LOS ANGELES - Consumer advocates, minority groups and homeowners, some chanting “Save our homes, fix our loans,” staged a demonstration outside Countrywide Financial Corp. offices Wednesday.
It was part of a campaign to press the nation’s largest mortgage lender to do more to help borrowers in danger of foreclosure.
About 50 people gathered in front of the building in San Diego where the mortgage lender has offices.
Some of the participants held handwritten posters with slogans such as “Our lives are not adjustable,” “Would you give your mom a subprime loan?” and “Mozilo, don’t be a Grinch” — a reference to Countrywide chairman and CEO Angelo Mozilo.

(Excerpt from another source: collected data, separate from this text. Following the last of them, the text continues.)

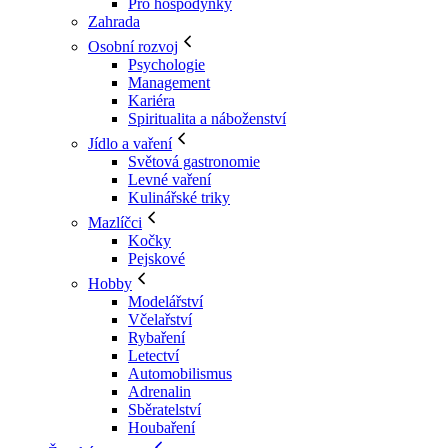
Pro hospodyňky
Zahrada
Osobní rozvoj
Psychologie
Management
Kariéra
Spiritualita a náboženství
Jídlo a vaření
Světová gastronomie
Levné vaření
Kulinářské triky
Mazlíčci
Kočky
Pejskové
Hobby
Modelářství
Včelařství
Rybaření
Letectví
Automobilismus
Adrenalin
Sběratelství
Houbaření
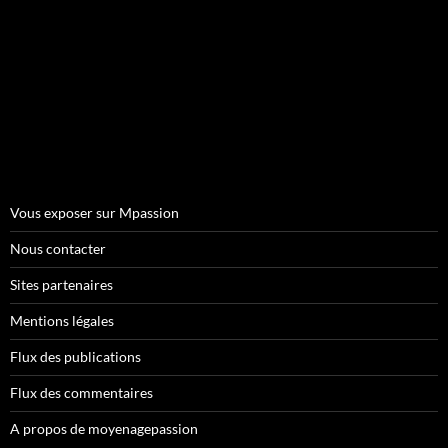
Vous exposer sur Mpassion
Nous contacter
Sites partenaires
Mentions légales
Flux des publications
Flux des commentaires
A propos de moyenagepassion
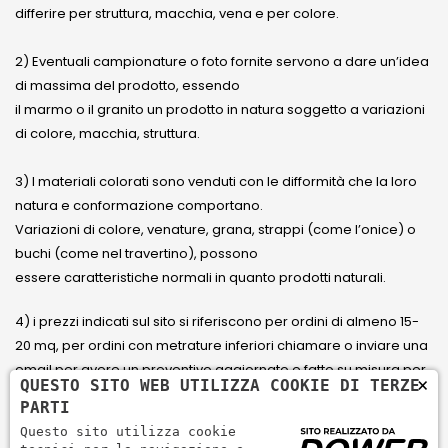
differire per struttura, macchia, vena e per colore.
2) Eventuali campionature o foto fornite servono a dare un’idea
di massima del prodotto, essendo
il marmo o il granito un prodotto in natura soggetto a variazioni
di colore, macchia, struttura.
3) I materiali colorati sono venduti con le difformità che la loro
natura e conformazione comportano.
Variazioni di colore, venature, grana, strappi (come l’onice) o
buchi (come nel travertino), possono
essere caratteristiche normali in quanto prodotti naturali.
4) i prezzi indicati sul sito si riferiscono per ordini di almeno 15-
20 mq, per ordini con metrature inferiori chiamare o inviare una
email per avere un preventivo aggiornato e fatto su misura per
×
QUESTO SITO WEB UTILIZZA COOKIE DI TERZE
il cliente.
PARTI
Questo sito utilizza cookie
5) Paga con Carta di credito Visa, Visa Electron, Maestro,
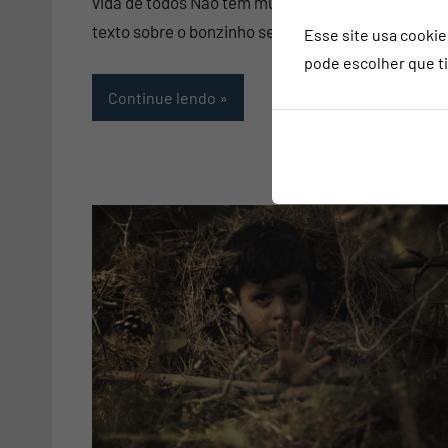
vida de todos Não tem muito tempo, escrevi um
texto sobre o bonzinho ser um falso e […]
Esse site usa cookie
pode escolher que t
Continue lendo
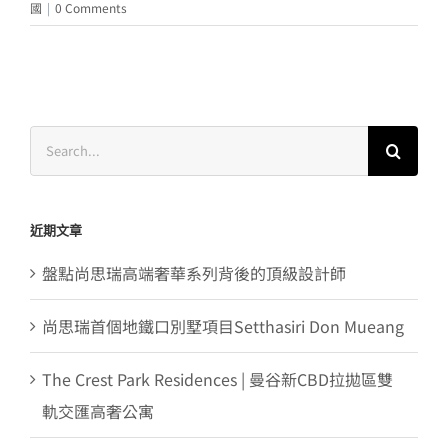
國
|
0 Comments
Search
for:
近期文章
盤點尚思瑞高端奢華系列背後的頂級設計師
尚思瑞首個地鐵口別墅項目Setthasiri Don Mueang
The Crest Park Residences | 曼谷新CBD拉拋區雙
軌交匯高奢公寓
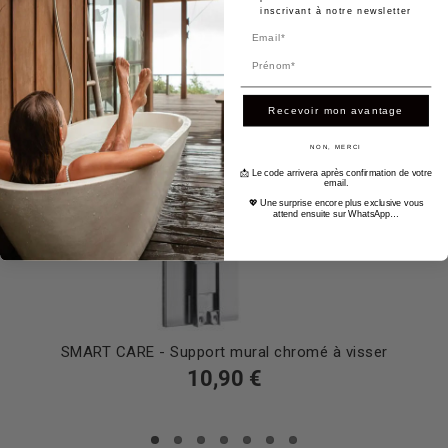
inscrivant à notre newsletter
Prénom
Recevoir mon avantage
NON, MERCI
📩 Le code arrivera après confirmation de votre
email.
💖 Une surprise encore plus exclusive vous
attend ensuite sur WhatsApp…
SMART CARE - Support mural chromé à visser
10,90 €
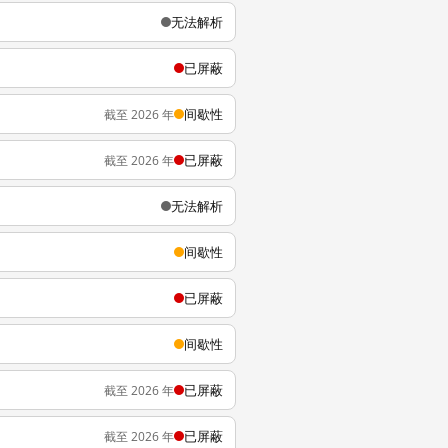
无法解析
已屏蔽
间歇性
截至 2026 年
已屏蔽
截至 2026 年
无法解析
间歇性
已屏蔽
间歇性
已屏蔽
截至 2026 年
已屏蔽
截至 2026 年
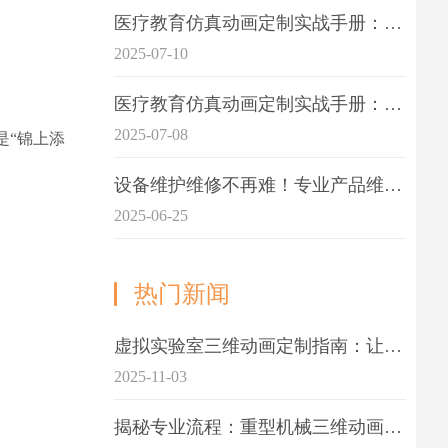
医疗教育仿真动画定制实战手册：击破传统医学教育7大痛点
2025-07-10
医疗教育仿真动画定制实战手册：解决传统教学的7大痛点
2025-07-08
是“锦上添
设备维护维修不再难！专业产品维护三维动画演示定制指南
2025-06-25
热门新闻
虚拟实验室三维动画定制指南：让科学教学更生动
2025-11-03
揭秘专业流程：重型机械三维动画制作的5大关键步骤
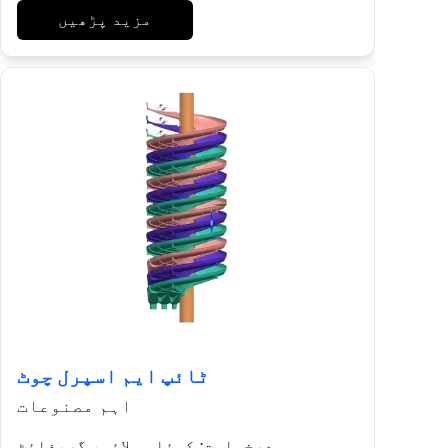
مزید پڑھیں
ٹائپ ایم اسپرل چوٹ
اہم مصنوعات
درخواست: کوئلہ سلائم، گریفائٹ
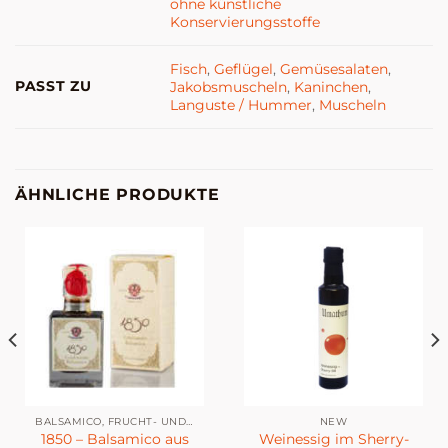
ohne künstliche
Konservierungsstoffe
Fisch
,
Geflügel
,
Gemüsesalaten
,
PASST ZU
Jakobsmuscheln
,
Kaninchen
,
Languste / Hummer
,
Muscheln
ÄHNLICHE PRODUKTE
BALSAMICO, FRUCHT- UND WEINESSIG
NEW
1850 – Balsamico aus
Weinessig im Sherry-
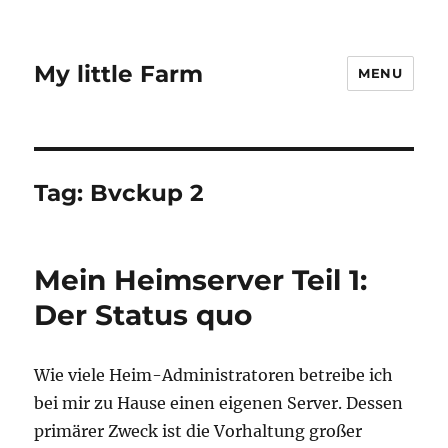
My little Farm
MENU
Tag:
Bvckup 2
Mein Heimserver Teil 1:
Der Status quo
Wie viele Heim-Administratoren betreibe ich
bei mir zu Hause einen eigenen Server. Dessen
primärer Zweck ist die Vorhaltung großer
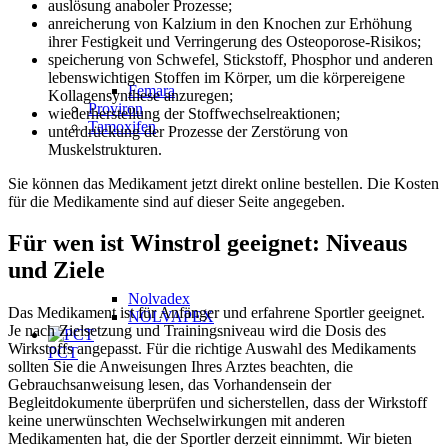
auslösung anaboler Prozesse;
anreicherung von Kalzium in den Knochen zur Erhöhung
ihrer Festigkeit und Verringerung des Osteoporose-Risikos;
speicherung von Schwefel, Stickstoff, Phosphor und anderen
lebenswichtigen Stoffen im Körper, um die körpereigene
Femara
Kollagensynthese anzuregen;
Proviron
wiederherstellung der Stoffwechselreaktionen;
Tamoxifen
unterdrückung der Prozesse der Zerstörung von
Muskelstrukturen.
Sie können das Medikament jetzt direkt online bestellen. Die Kosten
für die Medikamente sind auf dieser Seite angegeben.
Für wen ist Winstrol geeignet: Niveaus
und Ziele
Nolvadex
Das Medikament ist für Anfänger und erfahrene Sportler geeignet.
NOLVAPEX
Je nach Zielsetzung und Trainingsniveau wird die Dosis des
Wirkstoffs angepasst. Für die richtige Auswahl des Medikaments
PCT
sollten Sie die Anweisungen Ihres Arztes beachten, die
Gebrauchsanweisung lesen, das Vorhandensein der
Begleitdokumente überprüfen und sicherstellen, dass der Wirkstoff
keine unerwünschten Wechselwirkungen mit anderen
Medikamenten hat, die der Sportler derzeit einnimmt. Wir bieten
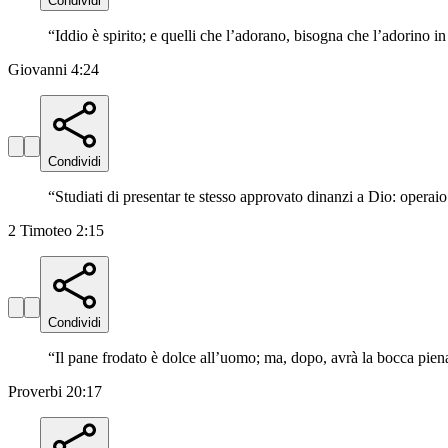
Condividi
“
Iddio è spirito; e quelli che l’adorano, bisogna che l’adorino in i
Giovanni 4:24
Condividi
“
Studiati di presentar te stesso approvato dinanzi a Dio: operaio
2 Timoteo 2:15
Condividi
“
Il pane frodato è dolce all’uomo; ma, dopo, avrà la bocca piena
Proverbi 20:17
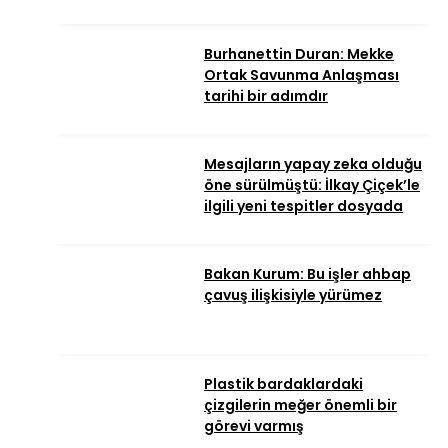
Burhanettin Duran: Mekke
Ortak Savunma Anlaşması
tarihi bir adımdır
Mesajların yapay zeka olduğu
öne sürülmüştü: İlkay Çiçek’le
ilgili yeni tespitler dosyada
Bakan Kurum: Bu işler ahbap
çavuş ilişkisiyle yürümez
Plastik bardaklardaki
çizgilerin meğer önemli bir
görevi varmış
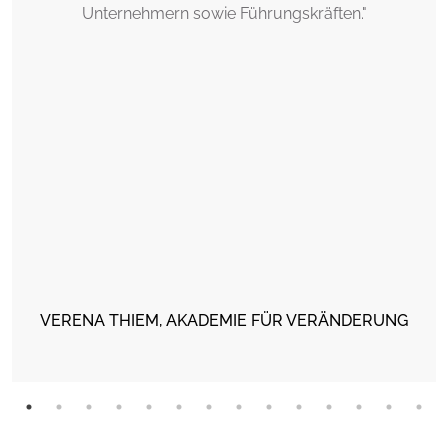
Unternehmern sowie Führungskräften."
VERENA THIEM, AKADEMIE FÜR VERÄNDERUNG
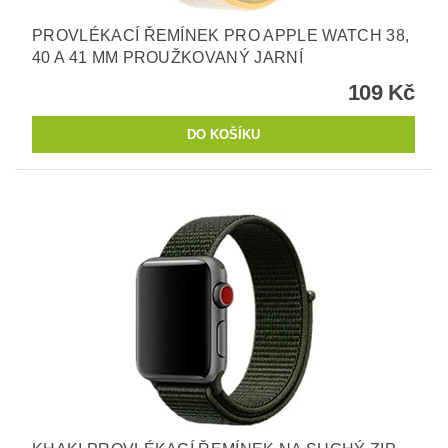
PROVLÉKACÍ ŘEMÍNEK PRO APPLE WATCH 38,
40 A 41 MM PROUŽKOVANÝ JARNÍ
109 Kč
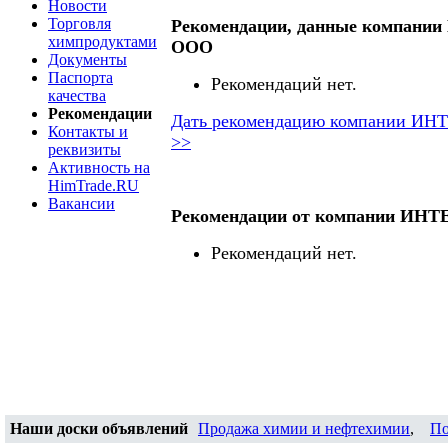
Новости
Торговля
Рекомендации, данные компан
химпродуктами
ООО
Документы
Паспорта
Рекомендаций нет.
качества
Рекомендации
Дать рекомендацию компании И
Контакты и
>>
реквизиты
Активность на
HimTrade.RU
Вакансии
Рекомендации от компании ИН
Рекомендаций нет.
Наши доски объявлений
Продажа химии и нефтехимии
,
По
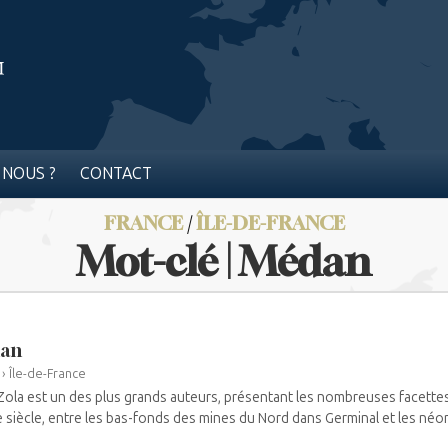
 NOUS ?
CONTACT
FRANCE
/
ÎLE-DE-FRANCE
Mot-clé | Médan
an
›
Île-de-France
Zola est un des plus grands auteurs, présentant les nombreuses facettes
 siècle, entre les bas-fonds des mines du Nord dans Germinal et les néon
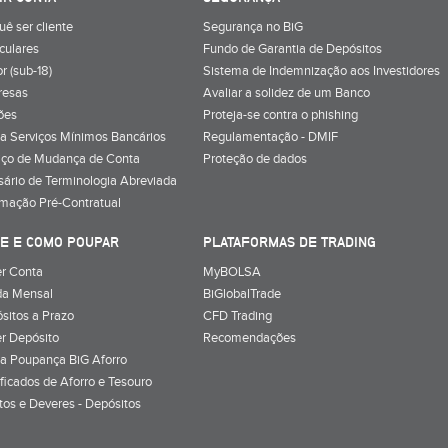
uê ser cliente
Segurança no BiG
iculares
Fundo de Garantia de Depósitos
r (sub-18)
Sistema de Indemnização aos Investidores
resas
Avaliar a solidez de um Banco
ões
Proteja-se contra o phishing
a Serviços Mínimos Bancários
Regulamentação - DMIF
iço de Mudança de Conta
Proteção de dados
sário de Terminologia Abreviada
rmação Pré-Contratual
E E COMO POUPAR
PLATAFORMAS DE TRADING
r Conta
MyBOLSA
a Mensal
BiGlobalTrade
sitos a Prazo
CFD Trading
r Depósito
Recomendações
a Poupança BiG Aforro
ificados de Aforro e Tesouro
itos e Deveres - Depósitos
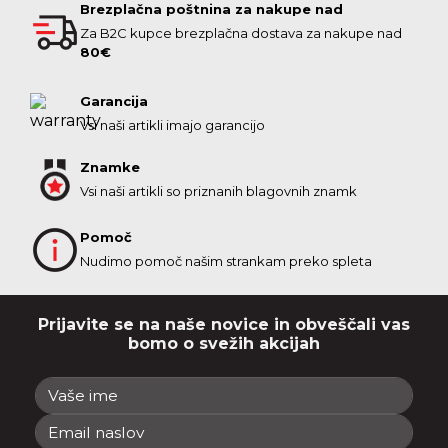
Brezplačna poštnina za nakupe nad
Za B2C kupce brezplačna dostava za nakupe nad
80€
Garancija
Vsi naši artikli imajo garancijo
Znamke
Vsi naši artikli so priznanih blagovnih znamk
Pomoč
Nudimo pomoč našim strankam preko spleta
Prijavite se na naše novice in obveščali vas
bomo o svežih akcijah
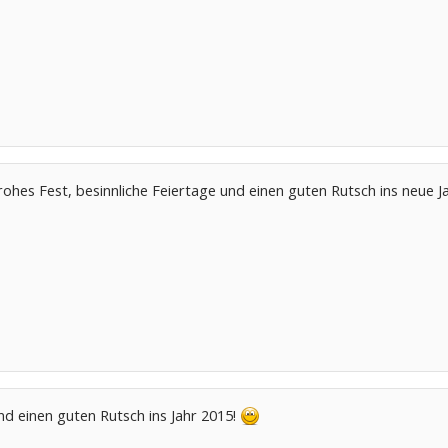
rohes Fest, besinnliche Feiertage und einen guten Rutsch ins neue Ja
und einen guten Rutsch ins Jahr 2015!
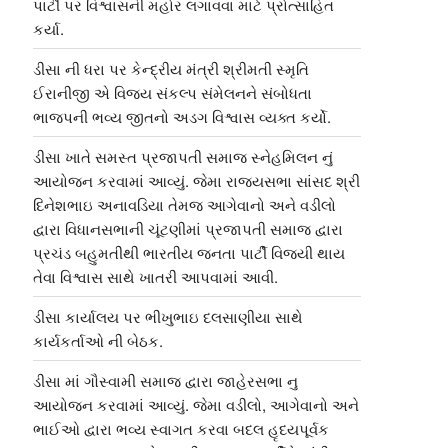
પાર્ટી પર વિશ્વાસની મહોર લગાવવા માટે પ્રોત્સાહિત
કર્યા.
ડીસા ની ધરા પર કેન્દ્રીય મંત્રી શ્રીમતી સ્મૃતિ
ઈરાનીજી એ વિજય સંકલ્પ સંમેલનને સંબોધતા
ભાજપની ભવ્ય જીતનો અડગ વિશ્વાસ વ્યક્ત કર્યો.
ડીસા ખાતે સમસ્ત પ્રજાપતી સમાજ સ્નેહમિલન નું
આયોજન કરવામાં આવ્યું. જેમા રાજ્યસભા સાંસદ શ્રી
દિનેશભાઇ અનાવડિયા તેમજ આગેવાનો અને વડીલો
દ્વારા વિધાનસભાની ચૂંટણીમાં પ્રજાપતી સમાજ દ્વારા
પ્રચંડ બહુમતીથી ભારતીય જનતા પાર્ટી વિજયી થાય
તેવા વિશ્વાસ સાથે ખાતરી આપવામાં આવી.
ડીસા કાર્યાલય પર ભીખુભાઇ દલસાણીયા સાથે
કાર્યકર્તાઓ ની બેઠક.
ડીસા માં ગૌસ્વામી સમાજ દ્વારા જાહેરસભા નુ
આયોજન કરવામાં આવ્યું. જેમા વડીલો, આગેવાનો અને
ભાઈઓ દ્વારા ભવ્ય સ્વાગત કરવા બદલ હૃદયપૂર્વક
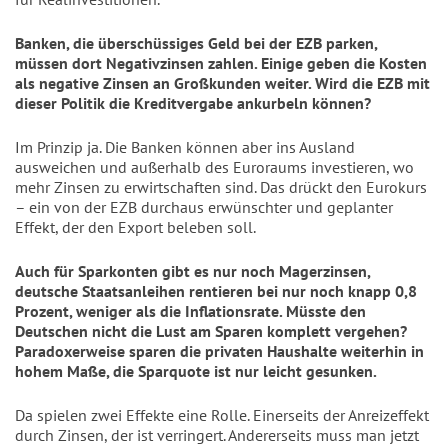
Banken, die überschüssiges Geld bei der EZB parken,
müssen dort Negativzinsen zahlen. Einige geben die Kosten
als negative Zinsen an Großkunden weiter. Wird die EZB mit
dieser Politik die Kreditvergabe ankurbeln können?
Im Prinzip ja. Die Banken können aber ins Ausland
ausweichen und außerhalb des Euroraums investieren, wo
mehr Zinsen zu erwirtschaften sind. Das drückt den Eurokurs
– ein von der EZB durchaus erwünschter und geplanter
Effekt, der den Export beleben soll.
Auch für Sparkonten gibt es nur noch Magerzinsen,
deutsche Staatsanleihen rentieren bei nur noch knapp 0,8
Prozent, weniger als die Inflationsrate. Müsste den
Deutschen nicht die Lust am Sparen komplett vergehen?
Paradoxerweise sparen die privaten Haushalte weiterhin in
hohem Maße, die Sparquote ist nur leicht gesunken.
Da spielen zwei Effekte eine Rolle. Einerseits der Anreizeffekt
durch Zinsen, der ist verringert. Andererseits muss man jetzt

The Mabuhay Alliance of San Diego, The Greenlining Institute and the Mexican American Political Association organized the afternoon rally and plan several others in coming weeks.
Among their demands, the groups want Countrywide to stop foreclosure proceedings on borrowers who are behind in payments and modify adjustable-rate mortgages that are due to reset to higher payments into a lower, fixed interest rate.
They also called on executives at the company to donate money from bonuses toward a fund for at-risk borrowers.
“We especially want Countrywide to look back at the loans that they made and to fix loans for those (borrowers) that could have received better loans,” Orson Aguilar, associate director of The Greenlining Institute, a Berkeley-based consumer advocacy group, said in a telephone interview.
At one point, the protesters walked up to the Countrywide office and slipped signs that read “Got Turkey? Countrywide Home Loans” beneath the doors, which appeared locked.
One of the protesters, Nanshi Ignacio, said she refinanced her home in San Diego earlier this year with a loan from Countrywide, but now she’s desperate for the lender to change the terms of her loan before it resets in a few weeks.
“I need help to get my loan fixed so that at least I can get a fixed rate and have peace of mind,” said Ignacio, 53.
“I tried to talk to (Countrywide) but they were saying they can’t do anything because I haven’t defaulted.”
The Calabasas, Calif.-based company issued a statement saying it has held talks aimed at working with the Greenlining Institute but criticized the groups’ decision to stage protests.
“Greenlining’s actions in San Diego and planned actions in other cities in the coming weeks not only hinder this progress, but also hinder the company’s efforts to reach our borrowers,” the company said.
Countrywide and other mortgage lenders have been under growing pressure from similar groups and government officials to rework loans and stave off the potential for more mortgage defaults.
Defaults and foreclosures, particularly among loans made to borrowers with shaky credit, have soared this year, deepening the housing slump.
That, plus an ensuing credit crisis in the financial markets, has rocked the mortgage industry.
Countrywide posted a loss of $1.2 billion during the quarter ended Sept. 30 — its first quarterly loss in 25 years.
Last month, the company announced it would offer refinancing or modifications on $16 billion in loans with interest rates set to adjust by the end of 2008.
The company said it is trying to work out payment plans with borrowers on some 80,000 loans and has already helped more than 55,000 others avoid foreclosure this year.
Countrywide has also begun working with the Neighborhood Assistance Corp. of America to assist borrowers at risk.
The initiative came after the Boston-based group staged several protests at Countrywide branch offices and called for a boycott of the mortgage lender.
Shares of Countrywide fell 86 cents, or 8.4 percent, to $9.42 Wednesday.